- [Задача]:
Выведите без изменений часть текста о болезни Гоголя, начиная со слов «Обстоятельства заставали меня» и заканчивая словами «спрашиваю я у графа.».

Обстоятельства заставали меня скоро оставить Москву: я
переменил род службы, а должен был отправиться в Петербург.
В хлопотах о переезде, я не имел времени заходить к Гоголю,
и совершенно потерял его из виду. Так прошел февраль, и только на первой неделе
поста, узнал я, что Гоголь болен. Один раз, заезжал на Никитскую спросить о его
здоровье, но мне сказали, что он в постели и что видеть его
Через несколько дней, захожу проститься к Ивану Васильевичу
Капнисту, и он встречает меня грустный и встревоженный. У него был граф
Толстой. "Как здоровье Николая Васильевича?", - спрашиваю я у графа.
"Он очень плох, почти без надежды, - отвечал граф. Сегодня будет еще
консультация, посмотрим, что скажут доктора.
Гоголь никого не слушается, не принимает никаких лекарств и
никакой пищи, и я пришел просить Ивана Васильевича, которого Гоголь очень любит
и уважает, заехать к нему еще раз, и уговорить его послушаться приказаний
медиков. Не знаю, удастся ли вам?".
Я поехал в присутствие и, окончив свои дела, отправился к
Гоголю. У подъезда стояло несколько экипажей. Человек сказал мне, что
"доктора все здесь, что консультация кончилась, и что все присутствовавшие
на ней отправились наверх, в кабинет графа".

- [Набор данных]:

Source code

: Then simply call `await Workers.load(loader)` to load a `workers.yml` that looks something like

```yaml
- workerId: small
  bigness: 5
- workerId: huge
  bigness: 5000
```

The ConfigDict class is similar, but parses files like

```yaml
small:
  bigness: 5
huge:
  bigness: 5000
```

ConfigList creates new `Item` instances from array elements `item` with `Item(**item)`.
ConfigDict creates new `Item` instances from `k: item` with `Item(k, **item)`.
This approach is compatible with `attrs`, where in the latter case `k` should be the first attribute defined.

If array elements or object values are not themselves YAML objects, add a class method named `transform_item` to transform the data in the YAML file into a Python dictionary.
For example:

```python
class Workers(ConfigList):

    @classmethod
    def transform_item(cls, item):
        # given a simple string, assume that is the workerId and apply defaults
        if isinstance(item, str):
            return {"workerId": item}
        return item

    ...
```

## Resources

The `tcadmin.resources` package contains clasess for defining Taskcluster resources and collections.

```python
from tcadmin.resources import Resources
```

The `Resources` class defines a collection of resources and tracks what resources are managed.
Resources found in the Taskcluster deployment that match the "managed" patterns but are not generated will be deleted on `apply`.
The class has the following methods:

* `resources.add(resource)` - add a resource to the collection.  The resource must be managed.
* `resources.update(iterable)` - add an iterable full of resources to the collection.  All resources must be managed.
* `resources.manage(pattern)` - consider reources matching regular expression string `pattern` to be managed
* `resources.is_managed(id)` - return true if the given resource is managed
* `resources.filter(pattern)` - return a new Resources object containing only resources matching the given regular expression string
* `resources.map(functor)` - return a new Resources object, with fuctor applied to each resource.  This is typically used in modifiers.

- [Результат]:
Обстоятельства заставали меня скоро оставить Москву: я
переменил род службы, а должен был отправиться в Петербург.
В хлопотах о переезде, я не имел времени заходить к Гоголю,
и совершенно потерял его из виду. Так прошел февраль, и только на первой неделе
поста, узнал я, что Гоголь болен. Один раз, заезжал на Никитскую спросить о его
здоровье, но мне сказали, что он в постели и что видеть его
Через несколько дней, захожу проститься к Ивану Васильевичу
Капнисту, и он встречает меня грустный и встревоженный. У него был граф
Толстой. "Как здоровье Николая Васильевича?", - спрашиваю я у графа.